As he handed me the machine gun, I followed the way his gaze was as few words as his compressed lips, as cold and sharp — a man raised in a loving family would be so stern and detached, unemotional? Dante looked like someone who had been working with criminals for a long time and had seen many scenes of violent murder and torture, but certainly not like a beloved son — was his own uncle really the reason for De Rosso's behaviour? His stern gaze, as intense as his broad shoulders, tugged at my thoughts, taking me into long contemplation. I was burning with curiosity — so eager to know what lurked in his mirrors of the soul.

When De Rosso left my thoughts and stopped making noise in the kitchen, apparently settled on the floor, and fell asleep as the white light of the dawn sun began to filter through the blinds, my body and mind were overcome with extreme fatigue; I had no more energy left in me to think about the man's past, and I stopped myself from taking any interest in his personality; my eyes began to droop (it was more convenient for me to keep them closed, because the many burst capillaries gave me a sensation of sand under my eyelids when I blinked). The exhaustion that came over my throat wiped out any enthusiasm and curiosity about the night's reflections, and wishing I could sleep sooner to be rid of the company of my inner voice, if only for a few hours that would pass like a moment, a different kind of idea, not at all connected with Weber or De Rosso, came into my traumatised head.

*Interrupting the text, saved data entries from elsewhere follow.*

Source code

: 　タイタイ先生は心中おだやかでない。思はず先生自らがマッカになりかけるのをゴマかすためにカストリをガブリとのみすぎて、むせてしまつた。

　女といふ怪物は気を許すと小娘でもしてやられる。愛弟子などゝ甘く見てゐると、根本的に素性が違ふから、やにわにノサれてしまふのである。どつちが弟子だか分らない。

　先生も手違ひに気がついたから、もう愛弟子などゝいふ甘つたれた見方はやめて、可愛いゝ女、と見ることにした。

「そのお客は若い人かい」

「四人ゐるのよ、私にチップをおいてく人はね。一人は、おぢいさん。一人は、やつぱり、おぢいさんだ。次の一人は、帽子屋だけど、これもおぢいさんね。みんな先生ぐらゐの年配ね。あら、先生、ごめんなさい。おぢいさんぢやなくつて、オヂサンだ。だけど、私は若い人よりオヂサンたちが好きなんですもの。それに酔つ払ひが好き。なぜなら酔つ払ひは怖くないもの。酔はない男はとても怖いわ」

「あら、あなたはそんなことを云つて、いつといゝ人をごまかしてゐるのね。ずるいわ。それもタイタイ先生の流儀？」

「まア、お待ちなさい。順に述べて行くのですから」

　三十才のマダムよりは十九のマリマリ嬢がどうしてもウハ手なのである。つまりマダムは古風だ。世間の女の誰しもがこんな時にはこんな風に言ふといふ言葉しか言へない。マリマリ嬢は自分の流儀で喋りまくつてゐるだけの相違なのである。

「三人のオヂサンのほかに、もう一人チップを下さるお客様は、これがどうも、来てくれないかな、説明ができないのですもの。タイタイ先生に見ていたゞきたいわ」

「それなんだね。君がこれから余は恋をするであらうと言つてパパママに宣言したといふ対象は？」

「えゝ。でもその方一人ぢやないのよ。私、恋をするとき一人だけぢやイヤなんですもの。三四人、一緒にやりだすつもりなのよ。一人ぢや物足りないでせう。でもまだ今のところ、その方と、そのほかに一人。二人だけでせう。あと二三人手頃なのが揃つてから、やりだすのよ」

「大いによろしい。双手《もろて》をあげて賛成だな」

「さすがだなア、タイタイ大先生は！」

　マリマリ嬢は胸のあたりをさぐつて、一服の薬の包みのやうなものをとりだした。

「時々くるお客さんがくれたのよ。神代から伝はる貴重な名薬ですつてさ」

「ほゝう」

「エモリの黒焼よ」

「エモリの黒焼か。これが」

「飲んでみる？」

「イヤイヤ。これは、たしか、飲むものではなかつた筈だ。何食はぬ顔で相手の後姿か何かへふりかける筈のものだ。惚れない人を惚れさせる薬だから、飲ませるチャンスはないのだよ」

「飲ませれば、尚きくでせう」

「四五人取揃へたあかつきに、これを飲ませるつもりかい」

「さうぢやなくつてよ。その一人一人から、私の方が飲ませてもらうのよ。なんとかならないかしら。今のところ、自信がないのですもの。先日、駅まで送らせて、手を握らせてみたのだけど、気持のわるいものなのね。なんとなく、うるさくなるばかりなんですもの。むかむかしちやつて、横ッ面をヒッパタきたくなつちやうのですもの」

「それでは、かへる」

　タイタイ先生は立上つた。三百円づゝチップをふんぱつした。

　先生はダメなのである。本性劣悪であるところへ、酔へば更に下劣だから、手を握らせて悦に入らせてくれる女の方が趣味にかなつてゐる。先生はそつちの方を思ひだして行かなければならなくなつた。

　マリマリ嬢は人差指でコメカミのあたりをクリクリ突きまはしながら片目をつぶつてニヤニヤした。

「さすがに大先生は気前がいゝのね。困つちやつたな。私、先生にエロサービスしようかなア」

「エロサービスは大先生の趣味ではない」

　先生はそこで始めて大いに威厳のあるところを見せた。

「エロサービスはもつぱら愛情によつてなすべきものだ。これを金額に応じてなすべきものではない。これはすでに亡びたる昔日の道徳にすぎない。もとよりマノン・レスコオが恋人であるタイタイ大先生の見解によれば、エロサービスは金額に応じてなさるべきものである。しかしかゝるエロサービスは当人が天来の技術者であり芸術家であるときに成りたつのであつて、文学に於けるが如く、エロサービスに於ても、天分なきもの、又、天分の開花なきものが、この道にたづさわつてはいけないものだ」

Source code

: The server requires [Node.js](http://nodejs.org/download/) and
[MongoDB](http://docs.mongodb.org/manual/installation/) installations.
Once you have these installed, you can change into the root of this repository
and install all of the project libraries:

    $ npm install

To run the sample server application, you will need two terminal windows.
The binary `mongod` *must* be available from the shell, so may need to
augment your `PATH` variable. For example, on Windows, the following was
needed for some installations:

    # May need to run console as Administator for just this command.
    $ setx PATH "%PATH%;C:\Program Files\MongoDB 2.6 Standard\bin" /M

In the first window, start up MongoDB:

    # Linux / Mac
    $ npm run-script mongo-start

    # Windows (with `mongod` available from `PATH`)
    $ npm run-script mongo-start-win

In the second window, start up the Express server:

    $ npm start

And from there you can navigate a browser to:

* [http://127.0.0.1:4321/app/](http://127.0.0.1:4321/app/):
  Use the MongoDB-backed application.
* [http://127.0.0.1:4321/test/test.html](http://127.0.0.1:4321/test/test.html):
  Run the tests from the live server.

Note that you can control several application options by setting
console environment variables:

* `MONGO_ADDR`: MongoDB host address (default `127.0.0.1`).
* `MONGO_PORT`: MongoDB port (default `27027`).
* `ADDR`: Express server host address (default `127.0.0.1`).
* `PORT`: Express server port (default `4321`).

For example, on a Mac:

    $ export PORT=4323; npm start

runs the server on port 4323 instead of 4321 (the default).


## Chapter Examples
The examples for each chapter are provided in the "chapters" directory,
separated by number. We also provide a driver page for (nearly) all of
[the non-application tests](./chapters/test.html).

Would I be happier if I lived another life? An ordinary life where people save for months for two-week holidays abroad, a life where people learn new languages inspired by a music band, a life filled with stability and calm, where gruesome murders are only heard in documentaries about maniacs. All people have their own experiences, (preferring another life to your own in the hope of escaping suffering is tantamount to chasing your own tail) and even if my life was written by classics or played by virtuosos — would I be happier living a life that is not my own? I am a hostage to my own body and mind, a victim of my own reflexivity which destroys any positive emotions in me — would I change by living other events? The truth is that when I plunge into escapism, I do not stop being me; when I live other situations, I still have the same character and mindset, I speak the same thoughts as in this life, I defend the same opinion as here — wandering through the worlds I try to escape from myself, blaming external circumstances for my own unhappiness. The truth is that wherever and whoever I am, I will always hate myself.